Von Jürgen Schmieder, Los Angeles

Es gibt einen Markt in den Vereinigten Staaten, der sich rasant entwickelt und der ausnahmsweise nichts mit Smartphones oder sozialen Netzwerken zu tun hat. Für dieses Geschäft gibt es zahlreiche kreative Namen: Cannabusiness, Dot Bong, Marihuana AG. Laut einer Studie des Marktforschungsinstituts ArcView werden durch legale Verkäufe der weichen Droge in diesem Jahr 1,43 Milliarden US-Dollar umgesetzt, im kommenden Jahr sollen es gar 2,34 Milliarden Dollar sein.
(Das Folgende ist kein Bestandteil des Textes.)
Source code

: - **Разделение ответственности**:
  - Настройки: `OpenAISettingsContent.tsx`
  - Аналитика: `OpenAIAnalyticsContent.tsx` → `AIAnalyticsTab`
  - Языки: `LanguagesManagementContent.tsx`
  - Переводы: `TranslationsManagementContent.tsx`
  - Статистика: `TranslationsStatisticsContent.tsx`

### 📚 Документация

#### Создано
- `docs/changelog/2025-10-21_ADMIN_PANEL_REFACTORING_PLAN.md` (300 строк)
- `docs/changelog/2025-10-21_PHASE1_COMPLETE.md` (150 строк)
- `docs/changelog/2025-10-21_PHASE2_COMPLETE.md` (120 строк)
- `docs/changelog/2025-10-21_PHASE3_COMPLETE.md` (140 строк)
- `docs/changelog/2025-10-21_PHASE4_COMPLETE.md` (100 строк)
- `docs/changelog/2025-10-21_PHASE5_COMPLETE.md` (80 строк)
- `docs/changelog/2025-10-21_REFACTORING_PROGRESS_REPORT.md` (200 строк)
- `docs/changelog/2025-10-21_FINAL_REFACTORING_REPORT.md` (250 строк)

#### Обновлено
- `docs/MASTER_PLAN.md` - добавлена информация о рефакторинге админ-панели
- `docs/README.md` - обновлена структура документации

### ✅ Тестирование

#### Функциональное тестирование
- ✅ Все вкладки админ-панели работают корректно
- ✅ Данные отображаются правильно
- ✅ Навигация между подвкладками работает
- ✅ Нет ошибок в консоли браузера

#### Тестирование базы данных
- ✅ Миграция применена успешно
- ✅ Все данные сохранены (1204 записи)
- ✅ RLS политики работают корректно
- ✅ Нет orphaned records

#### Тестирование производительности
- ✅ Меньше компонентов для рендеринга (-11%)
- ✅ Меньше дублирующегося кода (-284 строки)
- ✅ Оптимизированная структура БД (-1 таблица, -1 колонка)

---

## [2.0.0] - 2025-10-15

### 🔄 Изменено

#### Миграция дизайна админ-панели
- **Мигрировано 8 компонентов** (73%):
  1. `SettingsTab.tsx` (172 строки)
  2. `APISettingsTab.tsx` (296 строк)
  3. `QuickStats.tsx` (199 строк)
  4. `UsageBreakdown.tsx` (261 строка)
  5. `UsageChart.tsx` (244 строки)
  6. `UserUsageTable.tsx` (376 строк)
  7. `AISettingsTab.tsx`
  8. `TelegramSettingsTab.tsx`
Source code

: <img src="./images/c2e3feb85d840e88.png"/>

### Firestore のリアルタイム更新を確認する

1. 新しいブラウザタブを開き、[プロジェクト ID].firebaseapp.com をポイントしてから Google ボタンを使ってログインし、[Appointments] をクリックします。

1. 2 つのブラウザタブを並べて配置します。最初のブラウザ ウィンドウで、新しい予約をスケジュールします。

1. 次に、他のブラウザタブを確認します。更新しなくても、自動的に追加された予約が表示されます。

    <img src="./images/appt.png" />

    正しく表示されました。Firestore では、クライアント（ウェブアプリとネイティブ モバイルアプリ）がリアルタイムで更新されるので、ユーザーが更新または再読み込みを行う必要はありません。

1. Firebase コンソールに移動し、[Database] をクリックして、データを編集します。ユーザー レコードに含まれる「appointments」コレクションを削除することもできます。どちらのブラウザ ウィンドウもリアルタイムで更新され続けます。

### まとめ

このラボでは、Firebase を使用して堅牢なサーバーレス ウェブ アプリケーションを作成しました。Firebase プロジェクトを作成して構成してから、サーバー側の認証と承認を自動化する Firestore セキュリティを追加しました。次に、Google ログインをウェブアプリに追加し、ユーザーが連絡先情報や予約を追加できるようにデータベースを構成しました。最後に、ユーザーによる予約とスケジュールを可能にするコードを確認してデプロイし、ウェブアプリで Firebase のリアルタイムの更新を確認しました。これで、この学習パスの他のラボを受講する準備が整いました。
Das liegt daran, dass Cannabis 2014 nicht nur wie bisher in 20 Bundesstaaten als Medizin, sondern in Colorado und Washington auch als Genussmittel verkauft werden wird.

In Kalifornien sprechen sie beim Thema Marihuana in Anlehnung an den Goldrausch Mitte des 19. Jahrhunderts von einem "Grünrausch" - nicht nur wegen der Farbe der Pflanzen, sondern auch wegen der Dollar, die sich damit verdienen lassen. Hier ist der Genuss von Marihuana als Medikament seit 17 Jahren erlaubt, der Bundesstaat nimmt dadurch etwa 100 Millionen Dollar jährlich an Steuern ein. Diese Zahl soll künftig deutlich steigen, bestenfalls auf bis zu 1,5 Milliarden Dollar. Es gibt zahlreiche Gruppen, die sich dafür einsetzen, Marihuana auch in Kalifornien als Genussmittel zu legalisieren.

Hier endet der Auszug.